5. In the event that the founders of a partnership made a decision to carry out their activities on the basis of a Model Charter of a limited liability partnership(Paragraph 6, Article 17 herein), it is not required to submit the Charter during the state registration of the partnership. However, the following information must be set out in the application for registration on the basis of the Model Charter: 1) the name of the partnership and its location; 2) the size of the partnership’s Charter Fund; 3) a list of partnership’s copartners with an mention of their names, location, bank details (if a founder is a legal entity), or their name, place of residence and ID details (if a founder is a physical entity); 4) reference to the fact that the partnership will carry out its activities on the basis of a Model Charter. The application shall be signed by all founders, the authenticity of whose signatures shall be notarized.

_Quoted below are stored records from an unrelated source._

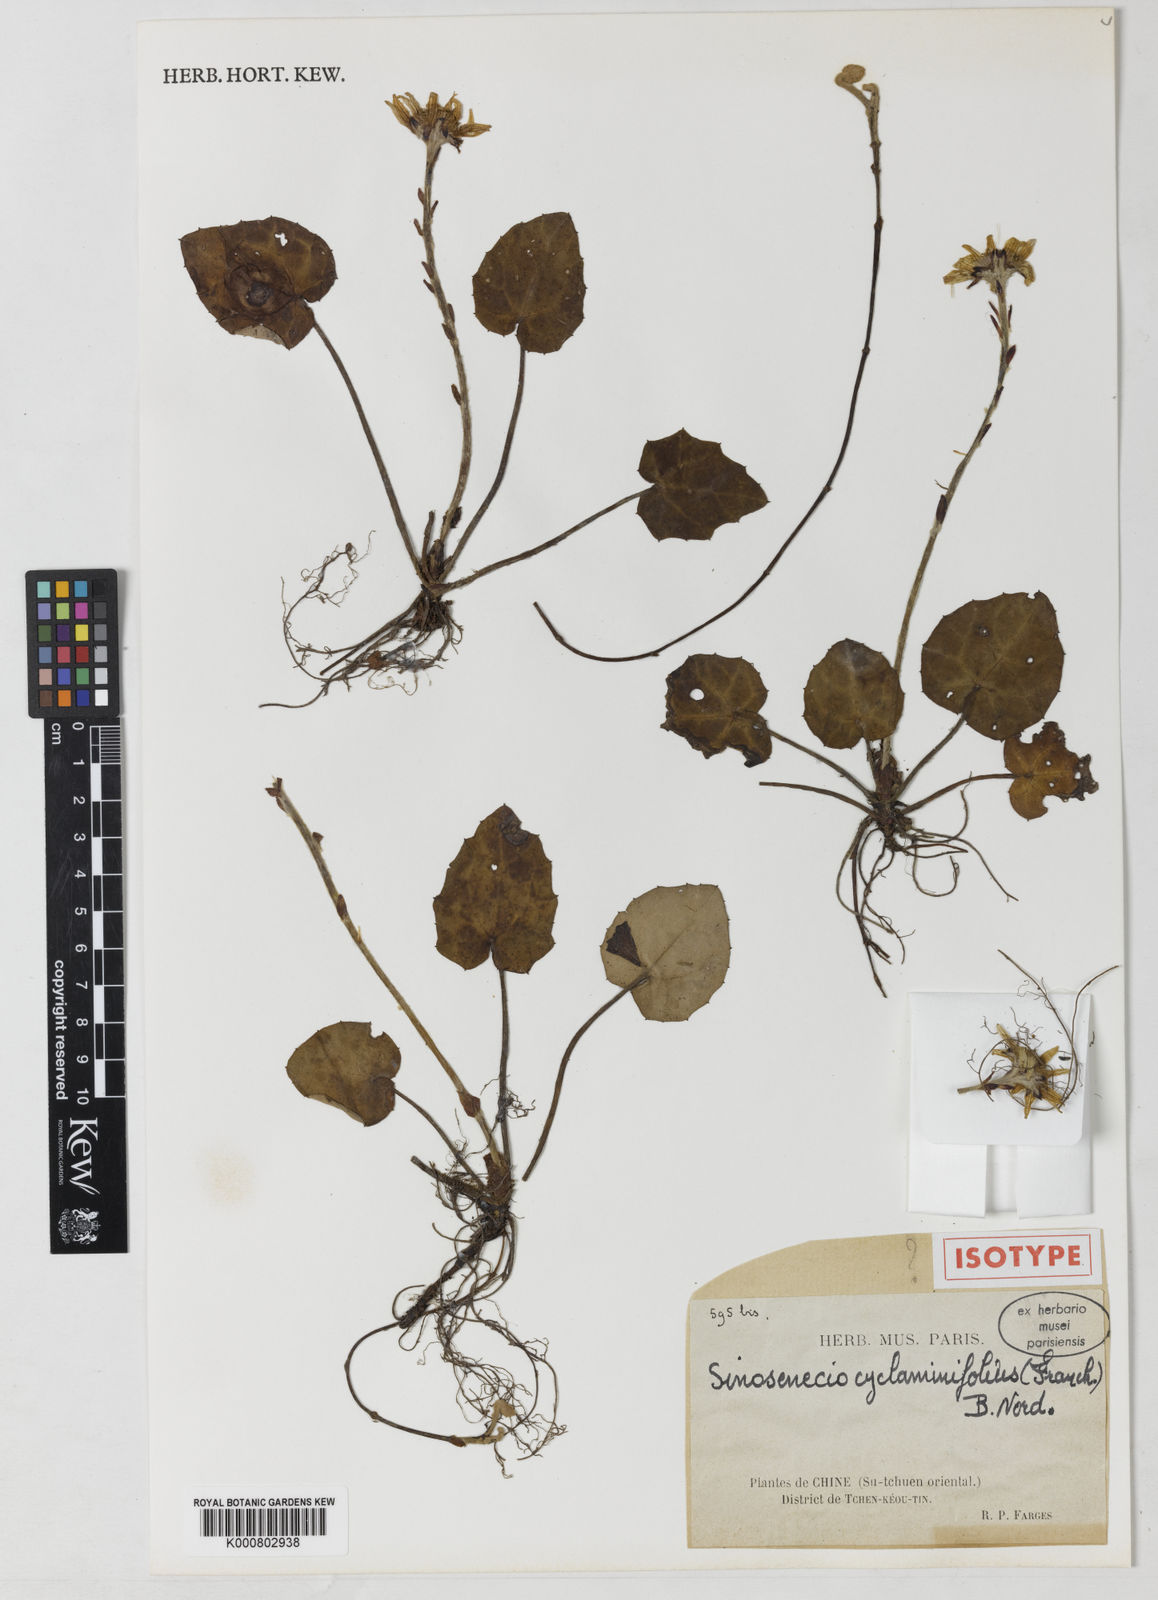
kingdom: Plantae
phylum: Tracheophyta
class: Magnoliopsida
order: Asterales
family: Asteraceae
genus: Sinosenecio
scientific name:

 6. The body that carries out the state registration of the partnership shall not have the right to require that the founders of the partnership submit any other documents.

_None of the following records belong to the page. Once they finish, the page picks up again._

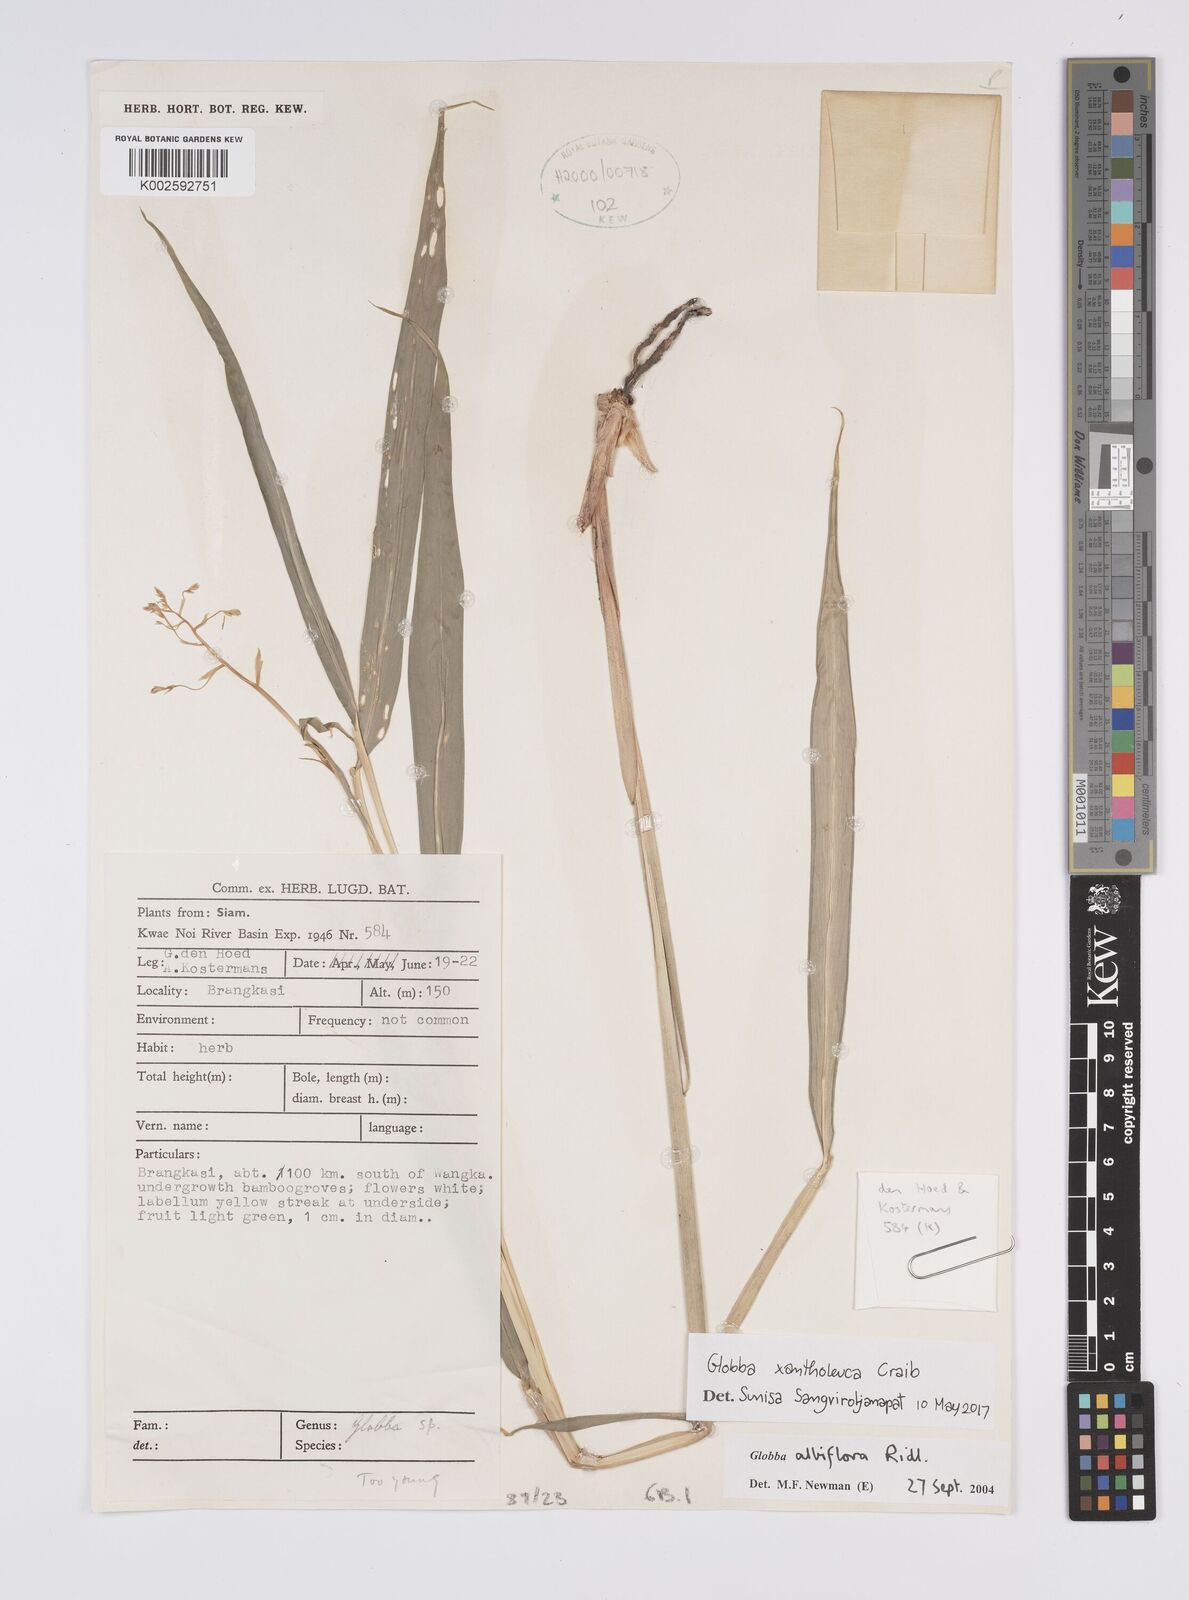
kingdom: Plantae
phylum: Tracheophyta
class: Liliopsida
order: Zingiberales
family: Zingiberaceae
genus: Globba
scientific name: Globba xantholeuca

        Formation of the Charter Fund of a Limited Liability Partnership

 1. The Charter Fund of a limited liability partnership shall be formed by means of pooling together the contributions of the founders (copartners).

2. The initial size of the Charter Fund shall be equal to the amount of the founders’ contributions and may not be less than the amount equivalent to one hundred monthly settlement indices as of the date the documents for the partnership’s state registration have been submitted. Modifications are incorporated into paragraph 3 in accordance with the RK Law of February 2, 2006, N 127-III

3. Contributions to the Charter Fund of a limited liability partnership may be made in cash, securities, in kind, property rights, including the right to land usage and the right to the results of intellectual activities, as well as other assets (except for special finance companies, established in accordance with the Republic of Kazakhstan Law on Securitization, the Charter Find of which is formed exclusively in cash). Please note the procedure of inclusion of intellectual property objects into intangible assets. Contributions may not be made in the form of personal non-property rights and other intangible assets. 4. Contributions of founders (copartners) into the Charter Fund made in kind or in the form of property rights shall be stated in money terms upon consent of all founders or the decision of the general meeting of partnership’s copartners. If the value of such deposit exceeds the amount equivalent to twenty thousand monthly settlement indices, its amount has to be confirmed by an independent expert. 5. In the event that the right to use the assets is transferred as a contribution to the partnership, the size of such contribution shall be determined according to the fee for such use computed for the total period mentioned in the foundation documents. The early withdrawal of assets, the right to the use of which is a contribution to the partnership’s Charter Fund shall not be permitted without consent of the general meeting. Unless otherwise is provided for in the foundation documents, the risk of incidental destruction or damage to assets that has been transferred for use by the partnership shall be borne by the owner of the assets.

 6. Unless otherwise is provided for by the foundation agreement, the proportion of the contribution of each copartner to the total Charter Fund shall be the stake of each copartner in the Charter Fund. Such stake may be expressed as a fraction or a percent of a whole. Any change in the size of the Charter Fund, related to admission of new copartners into the limited liability partnership or with any of the former copartners leaving the partnership, shall lead to relevant restatement of the copartners’ stakes in the Charter Fund as of the time of such admission or withdrawal. Subparagraph 7 is incorporated into the Article in accordance with the RK Law of December 29, 2003 N 512-II.

7. A division of a land plot in kind the right to which has been transferred as a contribution into the partnership’s Charter Fund (including the right to a personalized land plot) shall be carried out in accordance with the Republic of Kazakhstan Land Code.